[Collected data]

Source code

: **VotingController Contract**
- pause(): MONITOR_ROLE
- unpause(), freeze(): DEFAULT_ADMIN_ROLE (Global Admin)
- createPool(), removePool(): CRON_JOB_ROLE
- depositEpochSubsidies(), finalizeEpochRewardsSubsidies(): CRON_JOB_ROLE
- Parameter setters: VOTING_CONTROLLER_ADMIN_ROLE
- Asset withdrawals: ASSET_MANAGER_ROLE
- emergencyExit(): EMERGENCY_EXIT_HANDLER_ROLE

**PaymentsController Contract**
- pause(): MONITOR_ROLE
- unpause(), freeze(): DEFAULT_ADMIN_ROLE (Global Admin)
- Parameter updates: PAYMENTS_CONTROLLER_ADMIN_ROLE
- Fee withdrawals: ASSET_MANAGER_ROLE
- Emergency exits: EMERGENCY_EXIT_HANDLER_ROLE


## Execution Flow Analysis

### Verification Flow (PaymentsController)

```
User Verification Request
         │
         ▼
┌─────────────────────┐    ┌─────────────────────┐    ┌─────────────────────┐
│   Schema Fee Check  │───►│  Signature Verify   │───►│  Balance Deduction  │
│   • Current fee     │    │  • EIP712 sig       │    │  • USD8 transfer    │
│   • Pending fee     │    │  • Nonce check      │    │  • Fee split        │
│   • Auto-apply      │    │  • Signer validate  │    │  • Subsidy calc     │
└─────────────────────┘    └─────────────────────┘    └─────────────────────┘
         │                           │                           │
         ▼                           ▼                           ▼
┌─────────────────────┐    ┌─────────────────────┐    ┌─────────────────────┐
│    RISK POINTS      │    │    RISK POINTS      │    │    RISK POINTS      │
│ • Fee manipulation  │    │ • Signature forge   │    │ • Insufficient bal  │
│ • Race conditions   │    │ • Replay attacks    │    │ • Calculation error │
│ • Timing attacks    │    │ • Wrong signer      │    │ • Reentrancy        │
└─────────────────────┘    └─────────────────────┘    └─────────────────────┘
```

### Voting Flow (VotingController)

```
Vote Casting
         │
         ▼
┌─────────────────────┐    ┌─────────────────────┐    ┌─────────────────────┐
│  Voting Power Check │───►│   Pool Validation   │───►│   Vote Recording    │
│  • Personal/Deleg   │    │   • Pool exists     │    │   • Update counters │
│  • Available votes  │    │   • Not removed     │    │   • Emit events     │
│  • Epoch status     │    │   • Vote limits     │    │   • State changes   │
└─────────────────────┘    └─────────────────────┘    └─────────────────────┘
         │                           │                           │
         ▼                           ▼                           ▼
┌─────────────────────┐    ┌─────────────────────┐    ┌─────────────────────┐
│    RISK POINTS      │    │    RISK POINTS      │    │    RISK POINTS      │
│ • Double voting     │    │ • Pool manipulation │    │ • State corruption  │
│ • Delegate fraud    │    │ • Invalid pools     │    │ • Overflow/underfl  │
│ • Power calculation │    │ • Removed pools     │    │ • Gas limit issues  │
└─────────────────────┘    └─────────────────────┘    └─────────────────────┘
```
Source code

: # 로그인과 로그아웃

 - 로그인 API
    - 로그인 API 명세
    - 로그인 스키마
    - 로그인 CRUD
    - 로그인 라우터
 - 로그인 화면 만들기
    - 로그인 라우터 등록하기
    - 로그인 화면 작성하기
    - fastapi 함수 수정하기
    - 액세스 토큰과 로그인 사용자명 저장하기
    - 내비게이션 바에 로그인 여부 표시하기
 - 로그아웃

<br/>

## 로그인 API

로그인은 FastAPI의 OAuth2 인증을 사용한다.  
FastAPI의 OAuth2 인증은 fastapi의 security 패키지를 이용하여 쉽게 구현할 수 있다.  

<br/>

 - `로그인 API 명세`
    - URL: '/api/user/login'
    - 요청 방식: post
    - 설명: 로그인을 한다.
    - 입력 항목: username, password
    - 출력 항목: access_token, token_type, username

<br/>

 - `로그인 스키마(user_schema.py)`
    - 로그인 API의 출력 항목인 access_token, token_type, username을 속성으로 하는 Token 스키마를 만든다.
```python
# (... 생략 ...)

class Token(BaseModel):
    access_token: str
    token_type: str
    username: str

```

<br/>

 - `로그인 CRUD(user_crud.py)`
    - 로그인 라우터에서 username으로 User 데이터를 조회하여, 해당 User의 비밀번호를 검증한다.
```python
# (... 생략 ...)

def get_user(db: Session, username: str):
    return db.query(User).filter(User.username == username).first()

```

◆ PROBLEM STATEMENT
Whenever a line of the data includes the word "PaymentsController", show that line in full.

◆ SOLUTION FOR THIS EXERCISE
**PaymentsController Contract**
### Verification Flow (PaymentsController)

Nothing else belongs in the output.